R – Eu vejo como uma rede com possibilidades de crescer, de se consolidar, mas também com riscos importantes, porque quanto mais ela crescer, mais riscos vai ter que enfrentar com respeito a outras organizações com um perfil parecido, nunca igual, mas que podem ver na Rede LAC uma concorrência. Eu sempre digo que é incrível que a gente fale de concorrência entre nós, entre os camponeses, a gente do campo. É incrível falar de concorrência. Em algum lugar tem gente que não é rural e que tem outros interesses. Acho que a coisa é por aí. 

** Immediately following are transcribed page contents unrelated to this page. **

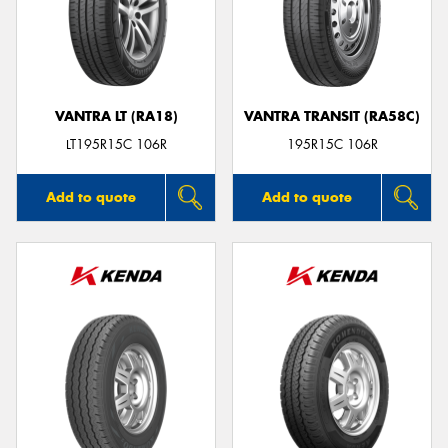
VANTRA LT (RA18)
VANTRA TRANSIT (RA58C)
LT195R15C 106R
195R15C 106R
Add to quote
Add to quote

E não há dúvida que precisamos ficar muito atentas, saber bem quem são os nossos apoios verdadeiros, o que é outra coisa, e ser firmes. Ser firmes. E se um dia a gente precisar dizer para uma companheira: “A coisa não é por aí”, vamos dizer: “A coisa não é por aí”. A gente nunca pode dizer que não só porque sim. Se não entende, tudo bem, porque vamos ter um diálogo. E se não entende, vamos nos encontrar em outras instâncias.

 

P/1 - E seu sonho para a Rede?

 

R – O meu sonho acho que, em boa parte, é ver que ela se estende até as mulheres rurais que ainda nem sonham que existe essa organização. Não importa como elas vão se organizar, se dentro, se fora, mas que se organizem e que a Rede seja um bom resguardo para todas, onde todas possamos nos encontrar, que tenha muita gente jovem, com muita energia e comprometimento e que nós, que hoje já estamos no finalzinho, possamos ver todas elas. Porque, realmente, sempre vamos estar. Elas têm que saber disso, que se estamos vivas e precisam da gente, ou querem saber alguma coisa, vamos estar. Mas não podemos nos eternizar; não é bom, não é sadio e acho que, além disso, a Rede merece mudanças.

 

P/1 - E o sonho para as mulheres, Kika?

 

R – Independência, segurança, formação e alta auto-estima. Se a gente tem essas coisas, tem a vida por diante.

 

P/1 - E para você, qual é o seu sonho?

 

R – Bom, é continuar trabalhando na minha terra, com as minhas vacas, com o meu marido, vendo crescer os meus netos, saber transmitir para eles o amor pela terra. E para a minha organização do Uruguai, que ela cresça, que apareça, como a Rede LAC. A Rede LAC e a nossa rede, não consigo pensar numa sem pensar na outra. E, também, ver as mulheres organizadas, fortemente organizadas. Tenho certeza de que vai acontecer; leva tempo, mas vai acontecer.

 

P/1 - E como foi para você participar desta conversa?

 

R – Foi uma conversa entre amigos. Para mim não é nada difícil conversar, vocês devem ter percebido. É horrível, porque sempre tenho alguma coisa para dizer. E preciso me cuidar, porque se não atropelo os outros. Sim, preciso me cuidar, porque se não, não respeito os espaços... Outra, mais prudente do que eu, cala a boca. Preciso me cuidar, sim. Aprendi muito isso com as minhas companheiras de grupo. Elas têm me disciplinado nisso e em outras muitas coisas. Estou muito agradecida.

 

P/1 - Nós também, muito obrigada. 

 

P/2 - Em nome do Museu da Pessoa, nós agradecemos pela entrevista, muito obrigado.

 

R – Agradeço a vocês, e à Rede também.